### YOUR GOAL
Return every line of the data that contains the string "label".

Top of INPUT DATA

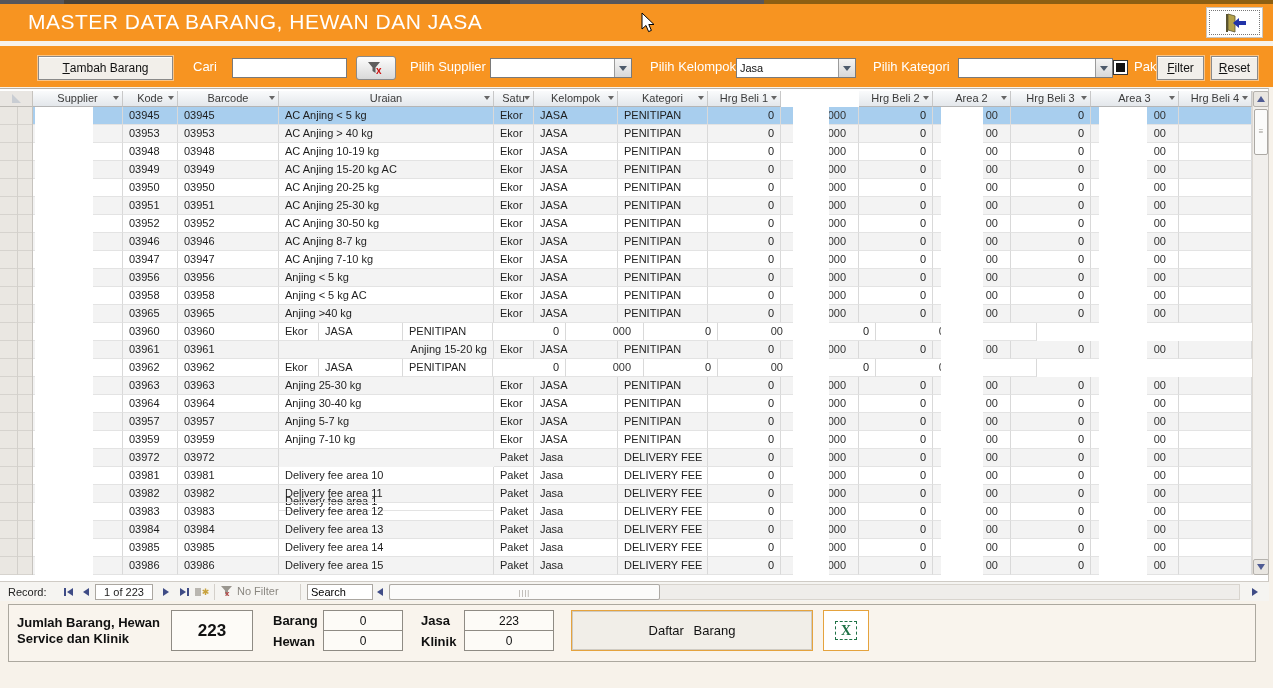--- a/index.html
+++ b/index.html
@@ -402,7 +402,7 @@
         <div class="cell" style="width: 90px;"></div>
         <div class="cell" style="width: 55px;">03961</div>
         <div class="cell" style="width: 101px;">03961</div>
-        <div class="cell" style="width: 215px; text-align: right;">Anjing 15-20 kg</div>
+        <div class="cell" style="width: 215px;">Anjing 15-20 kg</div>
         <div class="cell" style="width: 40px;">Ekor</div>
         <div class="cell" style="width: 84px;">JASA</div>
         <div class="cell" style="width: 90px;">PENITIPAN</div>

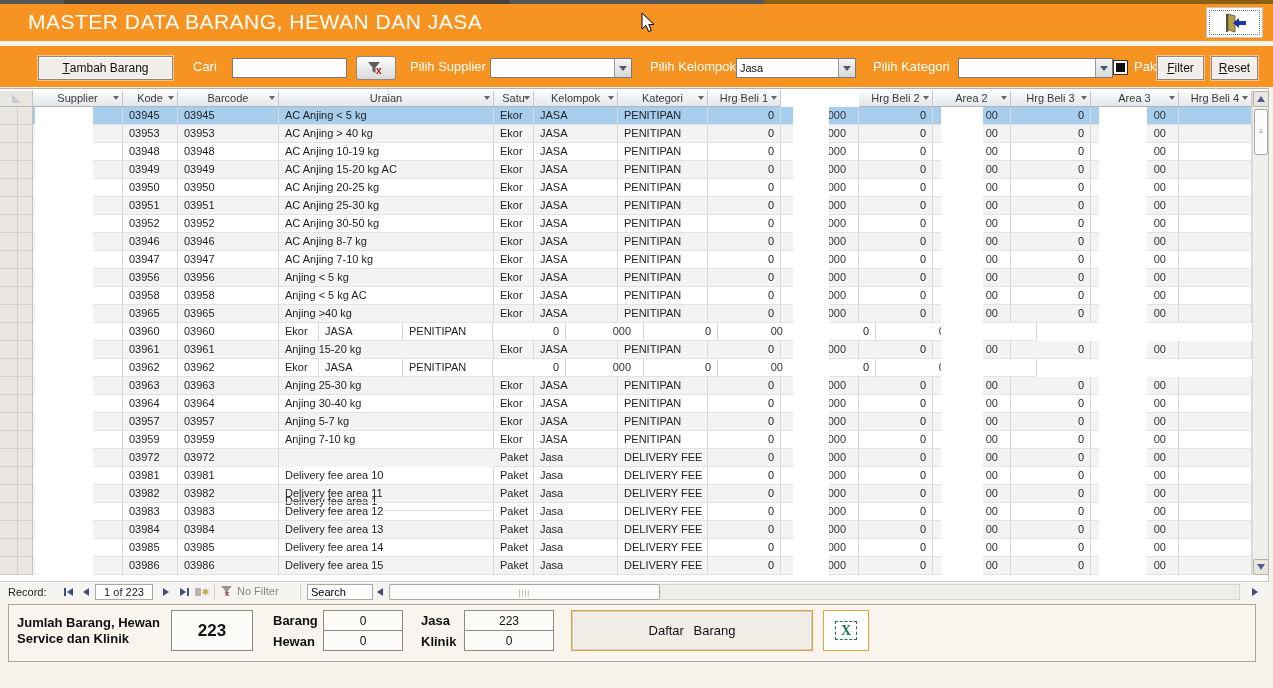--- a/index.html
+++ b/index.html
@@ -497,7 +497,7 @@
         <div class="cell" style="width: 90px;"></div>
         <div class="cell" style="width: 55px;">03972</div>
         <div class="cell" style="width: 101px;">03972</div>
-        <div class="cell" style="width: 215px; margin-top: 44px;">Delivery fee area 1</div>
+        <div class="cell" style="width: 215px;">Delivery fee area 1</div>
         <div class="cell" style="width: 40px;">Paket</div>
         <div class="cell" style="width: 84px;">Jasa</div>
         <div class="cell" style="width: 90px;">DELIVERY FEE</div>

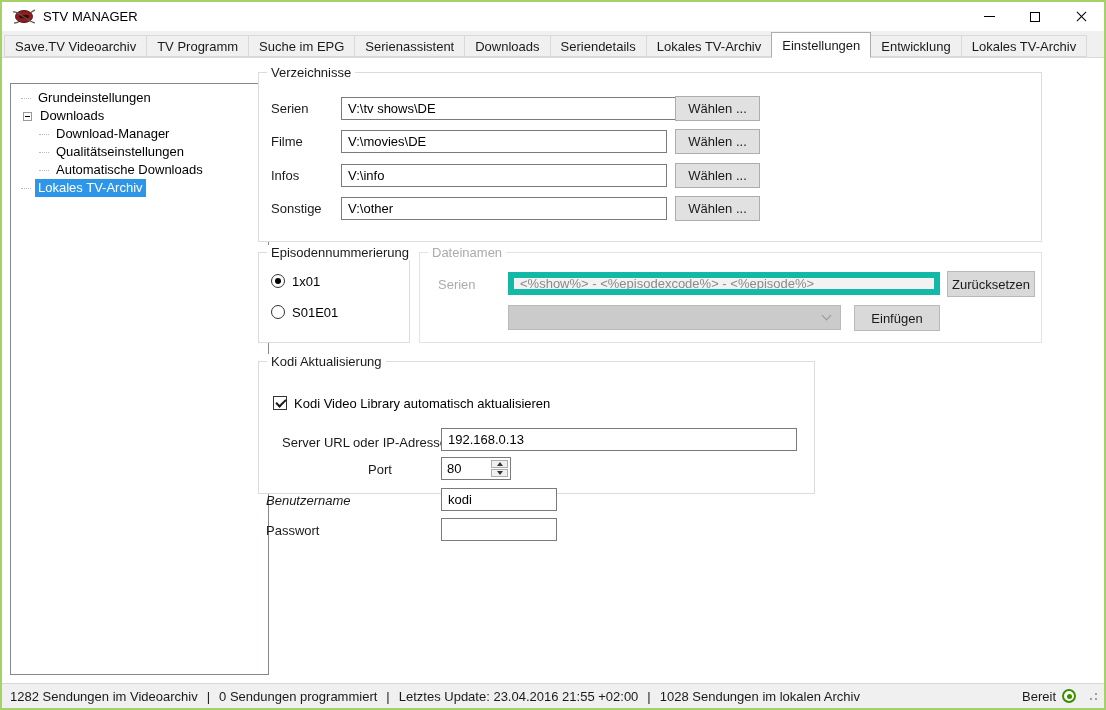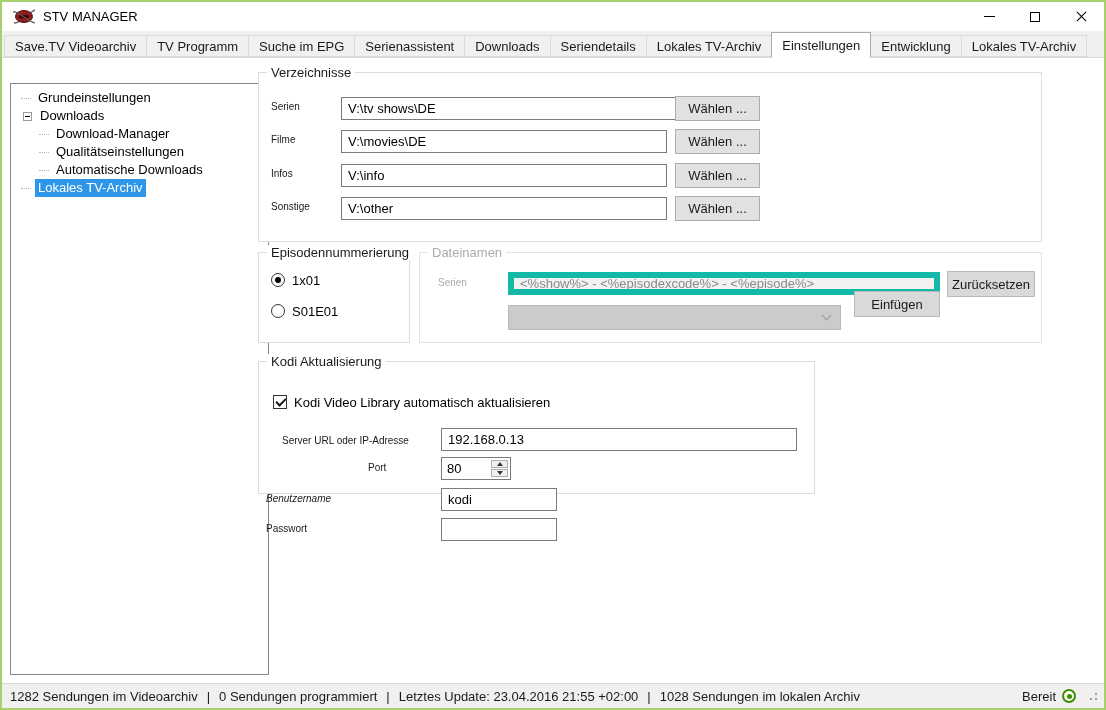--- a/index.html
+++ b/index.html
@@ -73,7 +73,7 @@
   .groupbox.disabled { border-color:#e3e3e3; }
   .groupbox.disabled .gb-title { color:#ababab; }
 
-  .field-label { position:absolute; font-size:10px; color:#1a1a1a; white-space:nowrap; }
+  .field-label { position:absolute; font-size:13px; color:#1a1a1a; white-space:nowrap; }
   .field-label.disabled { color:#ababab; }
 
   input[type=text], input[type=password] {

Bottom of INPUT DATA

### RESULT OF THIS TASK
-  .field-label { position:absolute; font-size:10px; color:#1a1a1a; white-space:nowrap; }
+  .field-label { position:absolute; font-size:13px; color:#1a1a1a; white-space:nowrap; }
   .field-label.disabled { color:#ababab; }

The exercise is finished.